┌──

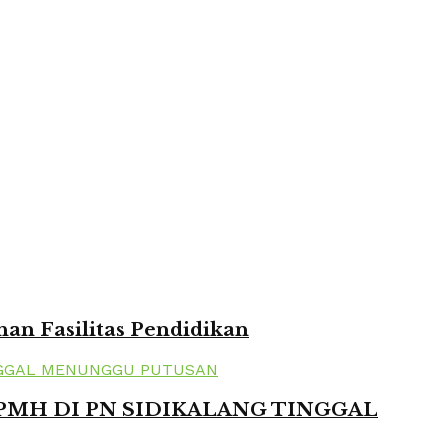
n Fasilitas Pendidikan
 PMH DI PN SIDIKALANG TINGGAL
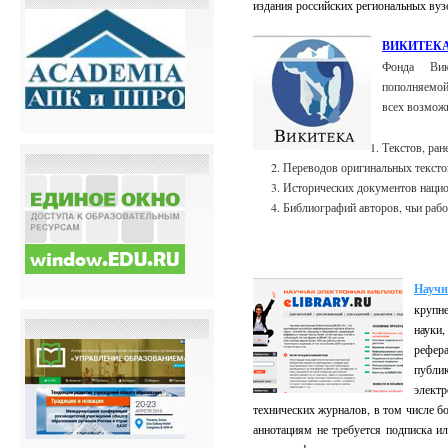
издания российских региональных ву
ВИКИТЕК
Фонда Вик
пополняемой
всех возмож
Текстов, ран
Переводов оригинальных тексто
Исторических документов нацио
Библиографий авторов, чьи рабо
Научн
крупн
науки
рефер
публ
элект
технических журналов, в том числе б
аннотациям не требуется подписка и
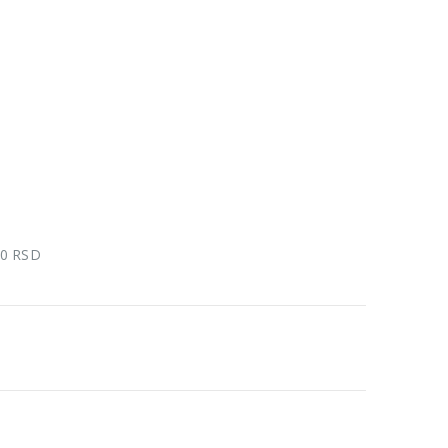
00 RSD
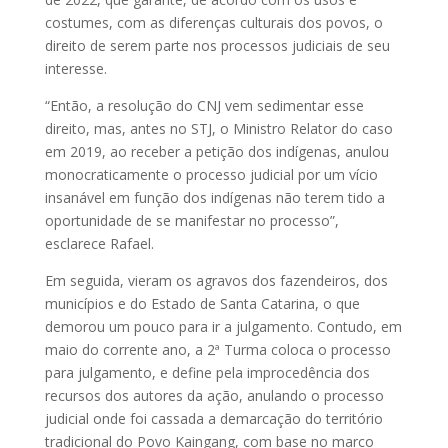
costumes, com as diferenças culturais dos povos, o
direito de serem parte nos processos judiciais de seu
interesse.
“Então, a resolução do CNJ vem sedimentar esse
direito, mas, antes no STJ, o Ministro Relator do caso
em 2019, ao receber a petição dos indígenas, anulou
monocraticamente o processo judicial por um vício
insanável em função dos indígenas não terem tido a
oportunidade de se manifestar no processo”,
esclarece Rafael.
Em seguida, vieram os agravos dos fazendeiros, dos
municípios e do Estado de Santa Catarina, o que
demorou um pouco para ir a julgamento. Contudo, em
maio do corrente ano, a 2ª Turma coloca o processo
para julgamento, e define pela improcedência dos
recursos dos autores da ação, anulando o processo
judicial onde foi cassada a demarcação do território
tradicional do Povo Kaingang, com base no marco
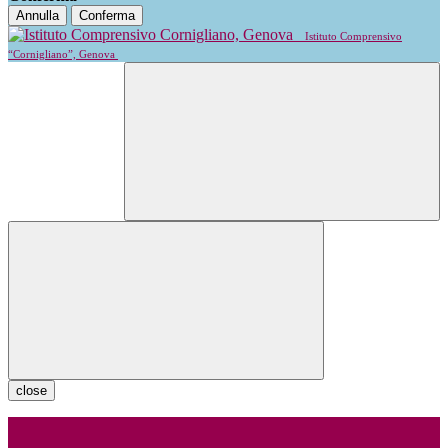
Annulla
Conferma
Istituto Comprensivo
“Cornigliano”, Genova
close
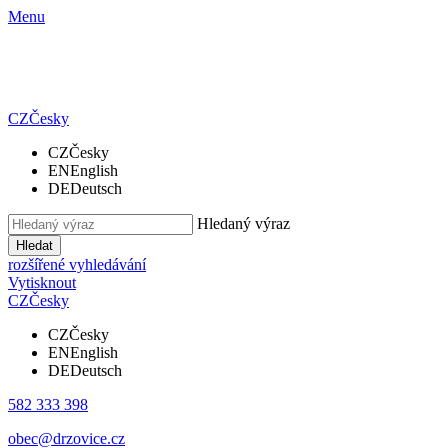
Menu
CZ
Česky
CZ
Česky
EN
English
DE
Deutsch
Hledaný výraz
Hledat
rozšířené vyhledávání
Vytisknout
CZ
Česky
CZ
Česky
EN
English
DE
Deutsch
582 333 398
obec@drzovice.cz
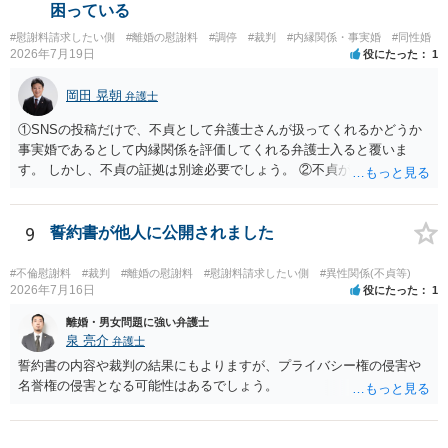
困っている
#慰謝料請求したい側
#離婚の慰謝料
#調停
#裁判
#内縁関係・事実婚
#同性婚
2026年7月19日
役にたった
1
岡田 晃朝
弁護士
①SNSの投稿だけで、不貞として弁護士さんが扱ってくれるかどうか
事実婚であるとして内縁関係を評価してくれる弁護士入ると覆いま
す。 しかし、不貞の証拠は別途必要でしょう。 ②不貞が認められない
のであれば、こちらが別れを承諾してはいるが、一方的な事実婚の解
消にあたるかどうか そこは協議の余地はあるかもしれませんが、離婚
の場合も相互に帰責性が無ければ（立証できなければ）、慰謝料など
9
誓約書が他人に公開されました
は無いので、意味があるかでしょうね。
#不倫慰謝料
#裁判
#離婚の慰謝料
#慰謝料請求したい側
#異性関係(不貞等)
2026年7月16日
役にたった
1
離婚・男女問題に強い弁護士
泉 亮介
弁護士
誓約書の内容や裁判の結果にもよりますが、プライバシー権の侵害や
名誉権の侵害となる可能性はあるでしょう。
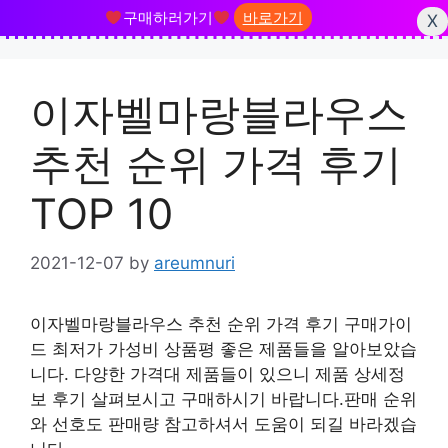
구매하러가기
바로가기
X
Skip
to
이자벨마랑블라우스
content
추천 순위 가격 후기
TOP 10
2021-12-07
by
areumnuri
이자벨마랑블라우스 추천 순위 가격 후기 구매가이
드 최저가 가성비 상품평 좋은 제품들을 알아보았습
니다. 다양한 가격대 제품들이 있으니 제품 상세정
보 후기 살펴보시고 구매하시기 바랍니다.판매 순위
와 선호도 판매량 참고하셔서 도움이 되길 바라겠습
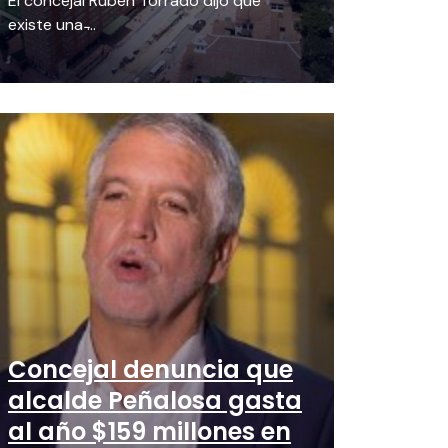
El concejal Rubén Torrado dijo que
existe una ̵...
Concejal denuncia que
alcalde Peñalosa gasta
al año $159 millones en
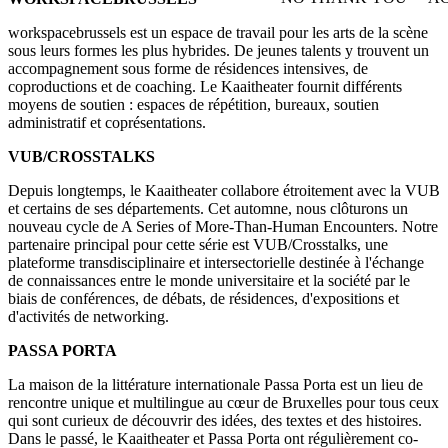
WITHDRAW CONSEN
workspacebrussels est un espace de travail pour les arts de la scène
sous leurs formes les plus hybrides. De jeunes talents y trouvent un
accompagnement sous forme de résidences intensives, de
coproductions et de coaching. Le Kaaitheater fournit différents
moyens de soutien : espaces de répétition, bureaux, soutien
administratif et coprésentations.
VUB/CROSSTALKS
Depuis longtemps, le Kaaitheater collabore étroitement avec la VUB
et certains de ses départements. Cet automne, nous clôturons un
nouveau cycle de A Series of More-Than-Human Encounters. Notre
partenaire principal pour cette série est VUB/Crosstalks, une
plateforme transdisciplinaire et intersectorielle destinée à l'échange
de connaissances entre le monde universitaire et la société par le
biais de conférences, de débats, de résidences, d'expositions et
d'activités de networking.
PASSA PORTA
La maison de la littérature internationale Passa Porta est un lieu de
rencontre unique et multilingue au cœur de Bruxelles pour tous ceux
qui sont curieux de découvrir des idées, des textes et des histoires.
Dans le passé, le Kaaitheater et Passa Porta ont régulièrement co-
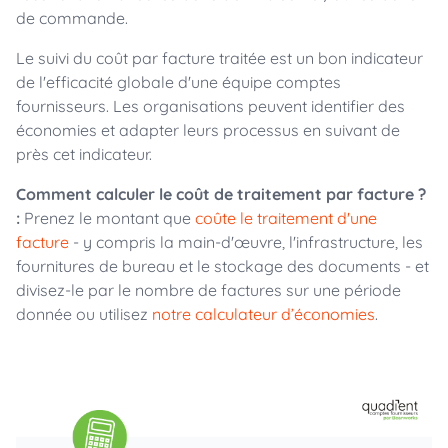
de commande.
Le suivi du coût par facture traitée est un bon indicateur
de l'efficacité globale d'une équipe comptes
fournisseurs. Les organisations peuvent identifier des
économies et adapter leurs processus en suivant de
près cet indicateur.
Comment calculer le coût de traitement par facture ?
:
Prenez le montant que
coûte le traitement d'une
facture
- y compris la main-d'œuvre, l'infrastructure, les
fournitures de bureau et le stockage des documents - et
divisez-le par le nombre de factures sur une période
donnée ou utilisez
notre calculateur d’économies
.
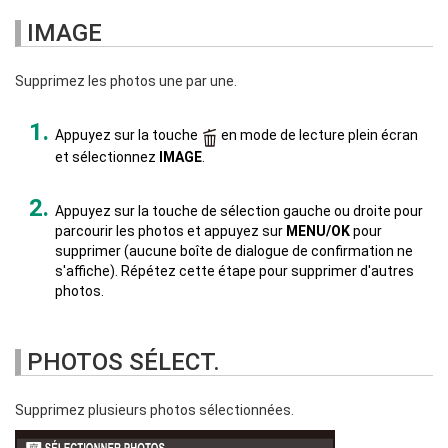
IMAGE
Supprimez les photos une par une.
Appuyez sur la touche
en mode de lecture plein écran
et sélectionnez
IMAGE
.
Appuyez sur la touche de sélection gauche ou droite pour
parcourir les photos et appuyez sur
MENU/OK
pour
supprimer (aucune boîte de dialogue de confirmation ne
s'affiche). Répétez cette étape pour supprimer d'autres
photos.
PHOTOS SÉLECT.
Supprimez plusieurs photos sélectionnées.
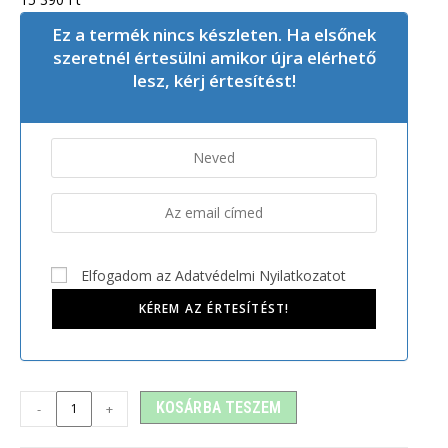
Ez a termék nincs készleten. Ha elsőnek
szeretnél értesülni amikor újra elérhető
lesz, kérj értesítést!
Elfogadom az Adatvédelmi Nyilatkozatot
KOSÁRBA TESZEM
-
+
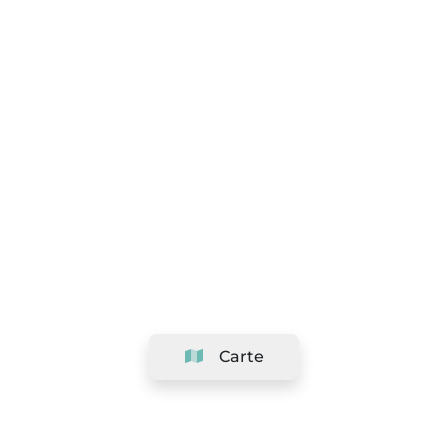
Carte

└──

About this task> Quote all of the lines above word for word, leaving out the pictures.

Answer for the task>
n Fasilitas Pendidikan
 PMH DI PN SIDIKALANG TINGGAL
издания российских региональных ву
ВИКИТЕК
Фонда Вик
пополняемой
всех возмож
Текстов, ран
Переводов оригинальных тексто
Исторических документов нацио
Библиографий авторов, чьи рабо
Научн
крупн
науки
рефер
публ
элект
технических журналов, в том числе б
аннотациям не требуется подписка и
00 RSD
costumes, com as diferenças culturais dos povos, o
direito de serem parte nos processos judiciais de seu
interesse.
“Então, a resolução do CNJ vem sedimentar esse
direito, mas, antes no STJ, o Ministro Relator do caso
em 2019, ao receber a petição dos indígenas, anulou
monocraticamente o processo judicial por um vício
insanável em função dos indígenas não terem tido a
oportunidade de se manifestar no processo”,
esclarece Rafael.
Em seguida, vieram os agravos dos fazendeiros, dos
municípios e do Estado de Santa Catarina, o que
demorou um pouco para ir a julgamento. Contudo, em
maio do corrente ano, a 2ª Turma coloca o processo
para julgamento, e define pela improcedência dos
recursos dos autores da ação, anulando o processo
judicial onde foi cassada a demarcação do território
tradicional do Povo Kaingang, com base no marco
Annulla
Conferma
Istituto Comprensivo
“Cornigliano”, Genova
close
Menu
CZ
Česky
CZ
Česky
EN
English
DE
Deutsch
Hledaný výraz
Hledat
rozšířené vyhledávání
Vytisknout
CZ
Česky
CZ
Česky
EN
English
DE
Deutsch
582 333 398
obec@drzovice.cz
困っている
#慰謝料請求したい側
#離婚の慰謝料
#調停
#裁判
#内縁関係・事実婚
#同性婚
2026年7月19日
役にたった
1
岡田 晃朝
弁護士
①SNSの投稿だけで、不貞として弁護士さんが扱ってくれるかどうか
事実婚であるとして内縁関係を評価してくれる弁護士入ると覆いま
す。 しかし、不貞の証拠は別途必要でしょう。 ②不貞が認められない
のであれば、こちらが別れを承諾してはいるが、一方的な事実婚の解
消にあたるかどうか そこは協議の余地はあるかもしれませんが、離婚
の場合も相互に帰責性が無ければ（立証できなければ）、慰謝料など
9
誓約書が他人に公開されました
は無いので、意味があるかでしょうね。
#不倫慰謝料
#裁判
#離婚の慰謝料
#慰謝料請求したい側
#異性関係(不貞等)
2026年7月16日
役にたった
1
離婚・男女問題に強い弁護士
泉 亮介
弁護士
誓約書の内容や裁判の結果にもよりますが、プライバシー権の侵害や
名誉権の侵害となる可能性はあるでしょう。
구매하러가기
바로가기
X
Skip
to
이자벨마랑블라우스
content
추천 순위 가격 후기
TOP 10
2021-12-07
by
areumnuri
이자벨마랑블라우스 추천 순위 가격 후기 구매가이
드 최저가 가성비 상품평 좋은 제품들을 알아보았습
니다. 다양한 가격대 제품들이 있으니 제품 상세정
보 후기 살펴보시고 구매하시기 바랍니다.판매 순위
와 선호도 판매량 참고하셔서 도움이 되길 바라겠습
El concejal Rubén Torrado dijo que
existe una ̵...
Concejal denuncia que
alcalde Peñalosa gasta
al año $159 millones en
WITHDRAW CONSEN
workspacebrussels est un espace de travail pour les arts de la scène
sous leurs formes les plus hybrides. De jeunes talents y trouvent un
accompagnement sous forme de résidences intensives, de
coproductions et de coaching. Le Kaaitheater fournit différents
moyens de soutien : espaces de répétition, bureaux, soutien
administratif et coprésentations.
VUB/CROSSTALKS
Depuis longtemps, le Kaaitheater collabore étroitement avec la VUB
et certains de ses départements. Cet automne, nous clôturons un
nouveau cycle de A Series of More-Than-Human Encounters. Notre
partenaire principal pour cette série est VUB/Crosstalks, une
plateforme transdisciplinaire et intersectorielle destinée à l'échange
de connaissances entre le monde universitaire et la société par le
biais de conférences, de débats, de résidences, d'expositions et
d'activités de networking.
PASSA PORTA
La maison de la littérature internationale Passa Porta est un lieu de
rencontre unique et multilingue au cœur de Bruxelles pour tous ceux
qui sont curieux de découvrir des idées, des textes et des histoires.
Dans le passé, le Kaaitheater et Passa Porta ont régulièrement co-
de commande.
Le suivi du coût par facture traitée est un bon indicateur
de l'efficacité globale d'une équipe comptes
fournisseurs. Les organisations peuvent identifier des
économies et adapter leurs processus en suivant de
près cet indicateur.
Comment calculer le coût de traitement par facture ?
:
Prenez le montant que
coûte le traitement d'une
facture
- y compris la main-d'œuvre, l'infrastructure, les
fournitures de bureau et le stockage des documents - et
divisez-le par le nombre de factures sur une période
donnée ou utilisez
notre calculateur d’économies
.
IMAGE
Supprimez les photos une par une.
Appuyez sur la touche
en mode de lecture plein écran
et sélectionnez
IMAGE
.
Appuyez sur la touche de sélection gauche ou droite pour
parcourir les photos et appuyez sur
MENU/OK
pour
supprimer (aucune boîte de dialogue de confirmation ne
s'affiche). Répétez cette étape pour supprimer d'autres
photos.
PHOTOS SÉLECT.
Supprimez plusieurs photos sélectionnées.
Ez a termék nincs készleten. Ha elsőnek
szeretnél értesülni amikor újra elérhető
lesz, kérj értesítést!
Elfogadom az Adatvédelmi Nyilatkozatot
KOSÁRBA TESZEM
-
+
Carte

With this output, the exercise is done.